### The problem
In the text on Gallienus, replace "cavalry" with "horseback" and write out the passage starting at "Imperator Caesar Publius" and ending at "Roman officer class.".

Gallienus

Imperator Caesar Publius Licinius Egnatius Gallienus Augustus

Reign 253 AD – 268 AD
Dynasty Crisis of Third Century
Born 218 AD
Died 268 AD

Gallienus ruled for fifteen years through the deepest crisis the empire had ever faced, fighting off usurpers, barbarian invasions, and the breakaway Gallic and Palmyrene empires. Despite these challenges, he reformed the military by creating a mobile cavalry force and showed genuine intellectual and artistic interests.

Gallienus's military reforms, particularly the creation of a mobile cavalry reserve, laid the groundwork for the recovery under the Illyrian emperors. His exclusion of senators from military commands was a permanent structural change that fundamentally altered the nature of the Roman officer class.

### Transcribed page contents

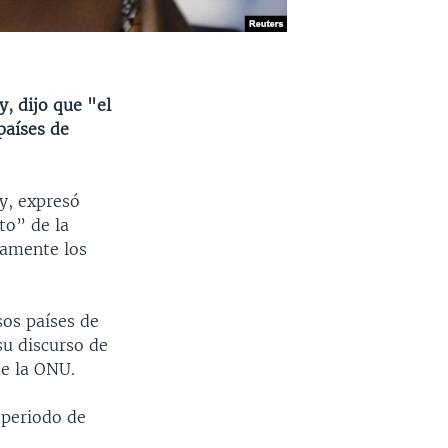
, dijo que "el
países de
y, expresó
to” de la
camente los
sos países de
su discurso de
de la ONU.
 periodo de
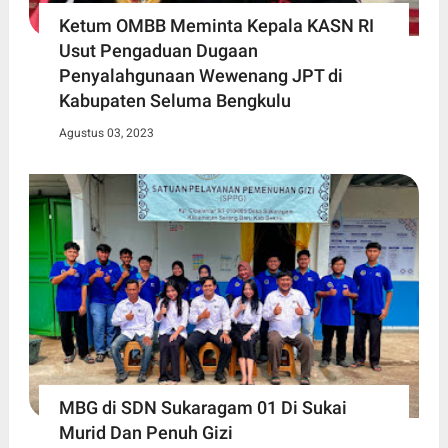
Ketum OMBB Meminta Kepala KASN RI
Usut Pengaduan Dugaan
Penyalahgunaan Wewenang JPT di
Kabupaten Seluma Bengkulu
Agustus 03, 2023
MBG di SDN Sukaragam 01 Di Sukai
Murid Dan Penuh Gizi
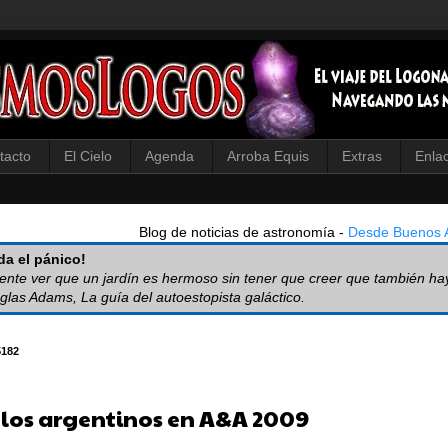
tacto
El Cielo
Agenda
Arroba Equis
Extras
Enla
Blog de noticias de astronomía -
Desde Buenos A
a el pánico!
iente ver que un jardín es hermoso sin tener que creer que también ha
glas Adams, La guía del autoestopista galáctico.
5182
ulos argentinos en A&A 2009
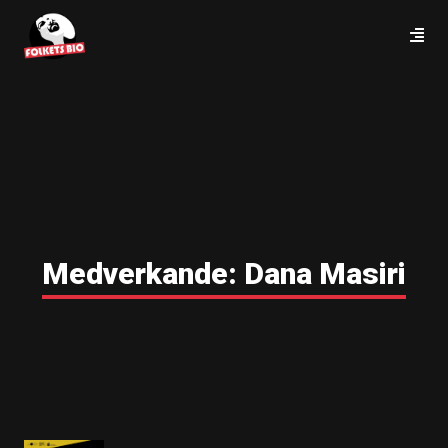
Medverkande:
Dana Masiri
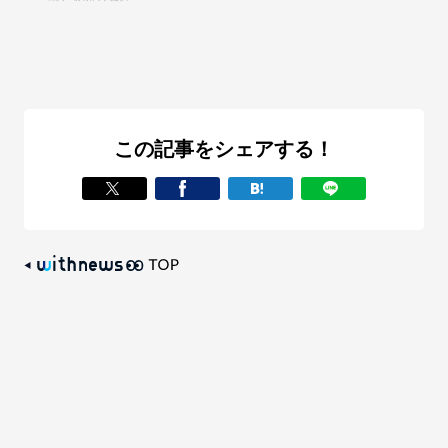
この記事をシェアする！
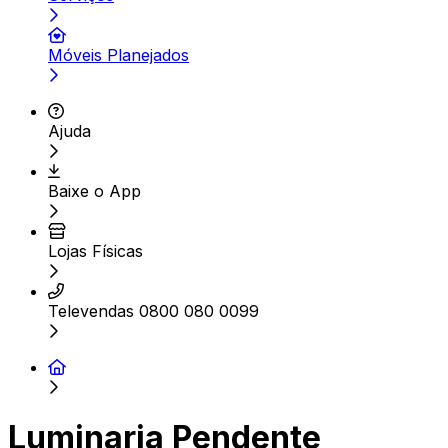
Móveis Planejados
Ajuda
Baixe o App
Lojas Físicas
Televendas 0800 080 0099
Luminaria Pendente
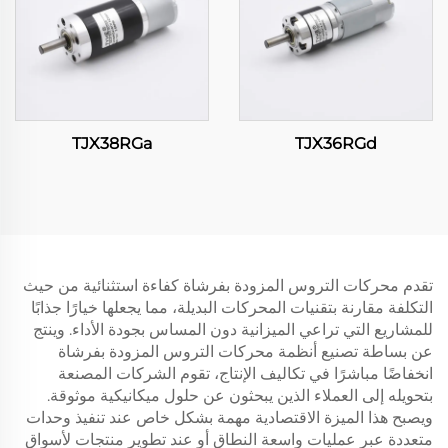
TJX38RGa
TJX36RGd
تقدم محركات التروس المزودة بفرشاة كفاءة استثنائية من حيث
التكلفة مقارنة بتقنيات المحركات البديلة، مما يجعلها خيارًا جذابًا
للمشاريع التي تراعي الميزانية دون المساس بجودة الأداء. وينتج
عن بساطة تصنيع أنظمة محركات التروس المزودة بفرشاة
انخفاضًا مباشرًا في تكاليف الإنتاج، تقوم الشركات المصنعة
بتحويله إلى العملاء الذين يبحثون عن حلول ميكانيكية موثوقة.
ويصبح هذا الميزة الاقتصادية مهمة بشكل خاص عند تنفيذ وحدات
متعددة عبر عمليات واسعة النطاق أو عند تطوير منتجات لأسواق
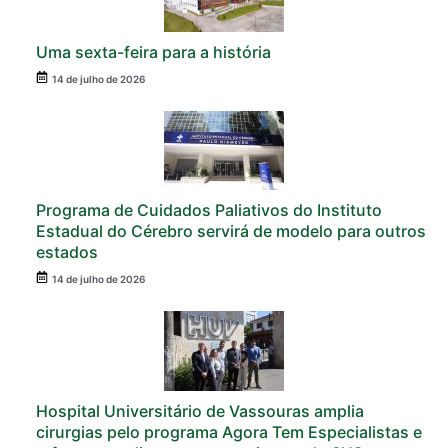
Uma sexta-feira para a história
14 de julho de 2026
Programa de Cuidados Paliativos do Instituto
Estadual do Cérebro servirá de modelo para outros
estados
14 de julho de 2026
Hospital Universitário de Vassouras amplia
cirurgias pelo programa Agora Tem Especialistas e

### Exercise answer
Imperator Caesar Publius Licinius Egnatius Gallienus Augustus

Reign 253 AD – 268 AD
Dynasty Crisis of Third Century
Born 218 AD
Died 268 AD

Gallienus ruled for fifteen years through the deepest crisis the empire had ever faced, fighting off usurpers, barbarian invasions, and the breakaway Gallic and Palmyrene empires. Despite these challenges, he reformed the military by creating a mobile horseback force and showed genuine intellectual and artistic interests.

Gallienus's military reforms, particularly the creation of a mobile horseback reserve, laid the groundwork for the recovery under the Illyrian emperors. His exclusion of senators from military commands was a permanent structural change that fundamentally altered the nature of the Roman officer class.